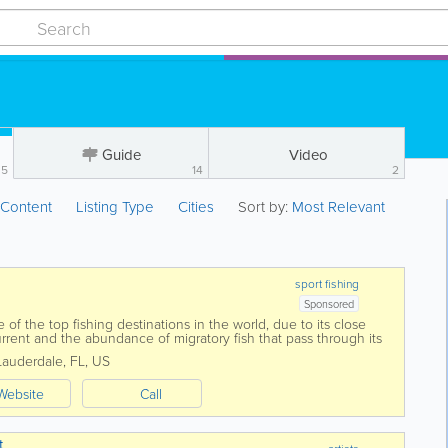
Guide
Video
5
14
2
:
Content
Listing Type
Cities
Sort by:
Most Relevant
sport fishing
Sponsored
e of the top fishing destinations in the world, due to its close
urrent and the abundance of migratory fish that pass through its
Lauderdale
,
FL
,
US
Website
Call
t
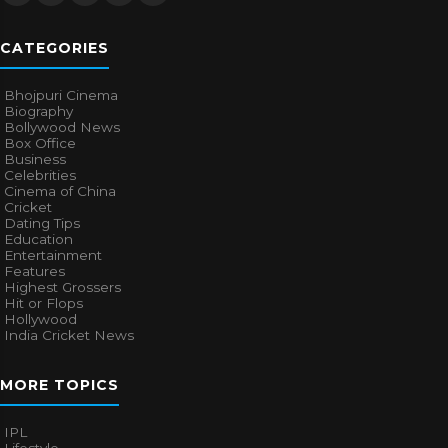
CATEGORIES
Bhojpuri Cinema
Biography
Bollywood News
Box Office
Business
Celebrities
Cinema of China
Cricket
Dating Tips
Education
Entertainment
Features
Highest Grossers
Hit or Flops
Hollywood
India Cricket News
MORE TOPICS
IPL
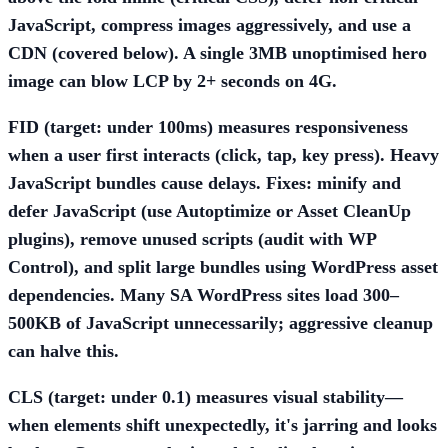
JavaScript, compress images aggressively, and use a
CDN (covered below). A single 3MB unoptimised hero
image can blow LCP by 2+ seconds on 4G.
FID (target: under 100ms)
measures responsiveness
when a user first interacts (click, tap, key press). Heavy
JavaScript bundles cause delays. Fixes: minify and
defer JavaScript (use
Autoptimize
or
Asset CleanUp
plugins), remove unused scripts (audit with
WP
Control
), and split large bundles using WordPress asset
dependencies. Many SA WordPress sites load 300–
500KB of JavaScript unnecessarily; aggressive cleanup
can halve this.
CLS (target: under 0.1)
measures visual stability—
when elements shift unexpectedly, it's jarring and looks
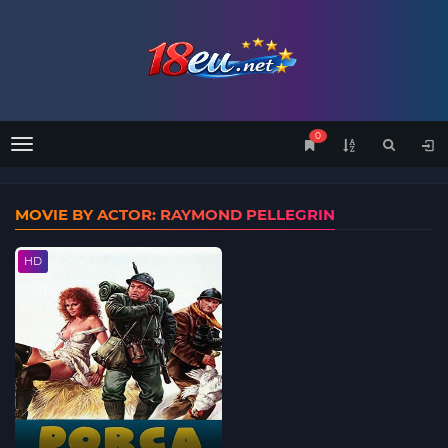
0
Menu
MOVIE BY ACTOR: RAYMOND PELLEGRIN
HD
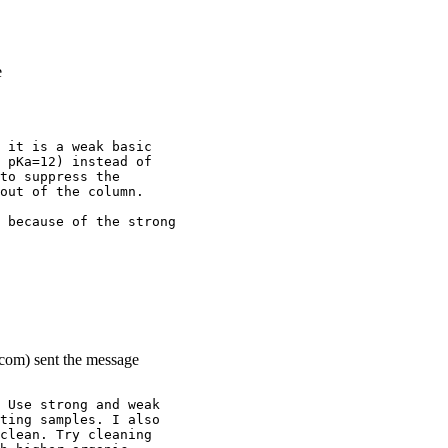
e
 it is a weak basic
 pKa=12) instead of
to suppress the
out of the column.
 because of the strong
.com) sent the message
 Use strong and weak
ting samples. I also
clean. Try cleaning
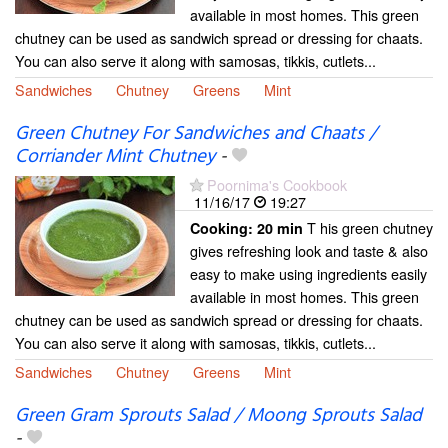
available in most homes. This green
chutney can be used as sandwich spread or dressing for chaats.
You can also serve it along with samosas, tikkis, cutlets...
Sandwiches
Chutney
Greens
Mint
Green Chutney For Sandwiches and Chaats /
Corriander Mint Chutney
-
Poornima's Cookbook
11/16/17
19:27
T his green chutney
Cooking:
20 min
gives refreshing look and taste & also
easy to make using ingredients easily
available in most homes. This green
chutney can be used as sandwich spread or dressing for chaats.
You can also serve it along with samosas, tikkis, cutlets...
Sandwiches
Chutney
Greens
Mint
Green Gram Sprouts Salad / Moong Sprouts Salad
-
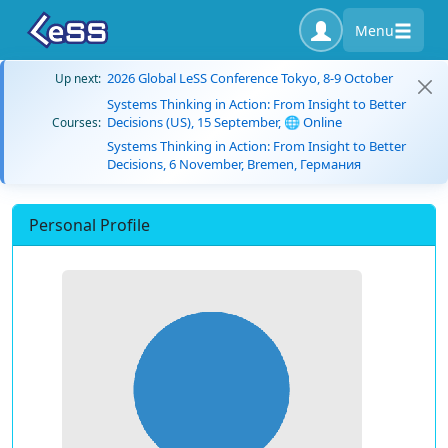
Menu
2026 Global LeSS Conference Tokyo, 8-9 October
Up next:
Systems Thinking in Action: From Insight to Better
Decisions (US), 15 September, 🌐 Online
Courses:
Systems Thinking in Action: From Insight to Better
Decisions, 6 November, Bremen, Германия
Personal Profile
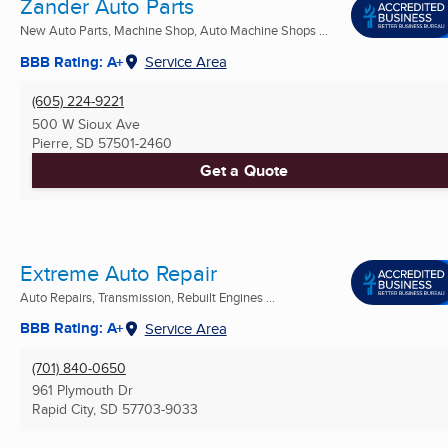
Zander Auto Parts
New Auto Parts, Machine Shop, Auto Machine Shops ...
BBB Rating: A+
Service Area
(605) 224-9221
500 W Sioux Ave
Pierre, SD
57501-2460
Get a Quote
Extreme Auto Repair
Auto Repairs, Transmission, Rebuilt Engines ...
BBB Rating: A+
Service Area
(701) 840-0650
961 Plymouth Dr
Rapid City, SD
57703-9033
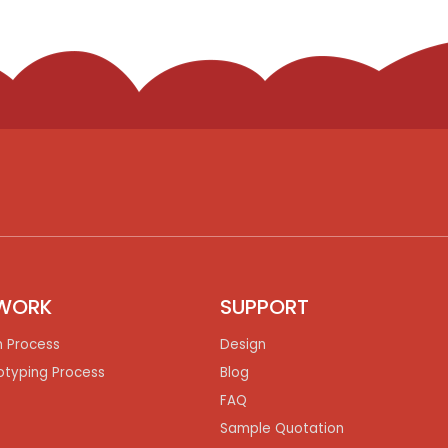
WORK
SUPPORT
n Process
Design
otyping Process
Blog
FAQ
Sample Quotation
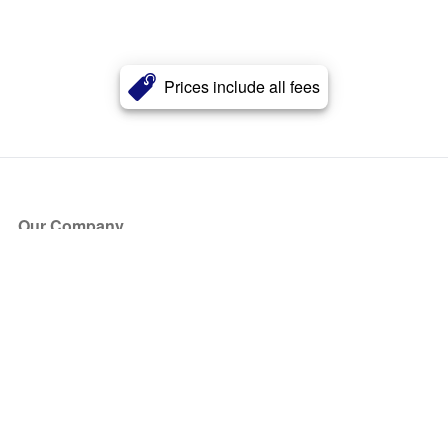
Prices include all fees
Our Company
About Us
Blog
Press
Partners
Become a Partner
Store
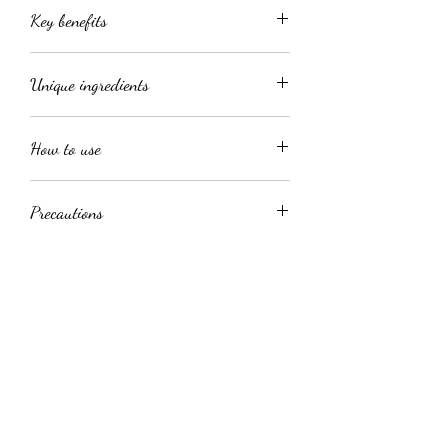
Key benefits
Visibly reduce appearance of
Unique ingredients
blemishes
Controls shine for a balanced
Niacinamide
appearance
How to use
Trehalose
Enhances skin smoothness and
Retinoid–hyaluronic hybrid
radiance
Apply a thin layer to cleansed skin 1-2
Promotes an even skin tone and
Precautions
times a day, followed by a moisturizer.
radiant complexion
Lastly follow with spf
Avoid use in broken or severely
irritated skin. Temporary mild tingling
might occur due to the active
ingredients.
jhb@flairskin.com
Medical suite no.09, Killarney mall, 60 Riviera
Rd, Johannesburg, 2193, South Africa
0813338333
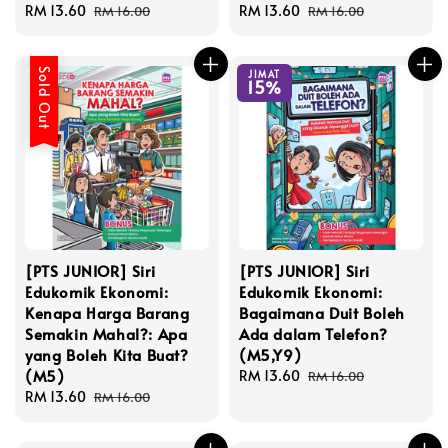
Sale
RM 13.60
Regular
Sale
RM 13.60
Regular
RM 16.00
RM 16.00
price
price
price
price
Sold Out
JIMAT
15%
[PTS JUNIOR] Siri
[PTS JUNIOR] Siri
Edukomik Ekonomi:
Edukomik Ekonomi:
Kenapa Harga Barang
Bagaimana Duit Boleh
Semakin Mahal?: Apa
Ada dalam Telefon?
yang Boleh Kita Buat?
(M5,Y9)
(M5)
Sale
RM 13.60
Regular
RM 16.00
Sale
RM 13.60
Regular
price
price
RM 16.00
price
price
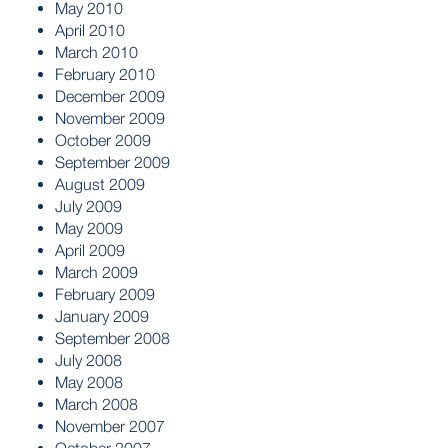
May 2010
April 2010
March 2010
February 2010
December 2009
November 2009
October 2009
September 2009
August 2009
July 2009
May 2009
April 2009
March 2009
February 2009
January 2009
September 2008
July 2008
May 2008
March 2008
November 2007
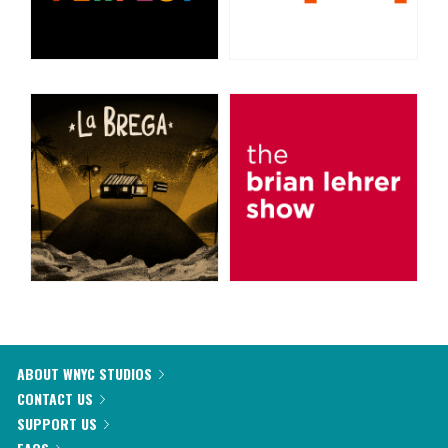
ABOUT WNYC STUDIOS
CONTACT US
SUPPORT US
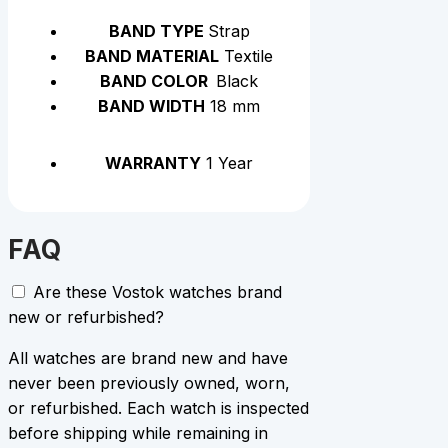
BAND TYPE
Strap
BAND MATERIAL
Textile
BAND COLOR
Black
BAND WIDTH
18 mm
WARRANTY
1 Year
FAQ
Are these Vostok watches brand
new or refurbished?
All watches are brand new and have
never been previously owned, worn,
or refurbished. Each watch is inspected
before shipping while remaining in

****************************************

■ Job
Copy out, word for word, the lines of the items from the one containing "ABOUT WNYC STUDIOS" through the end of the items, leaving the pictures out.

■ Written solution
ABOUT WNYC STUDIOS
CONTACT US
SUPPORT US
BAND TYPE
Strap
BAND MATERIAL
Textile
BAND COLOR
Black
BAND WIDTH
18 mm
WARRANTY
1 Year
FAQ
Are these Vostok watches brand
new or refurbished?
All watches are brand new and have
never been previously owned, worn,
or refurbished. Each watch is inspected
before shipping while remaining in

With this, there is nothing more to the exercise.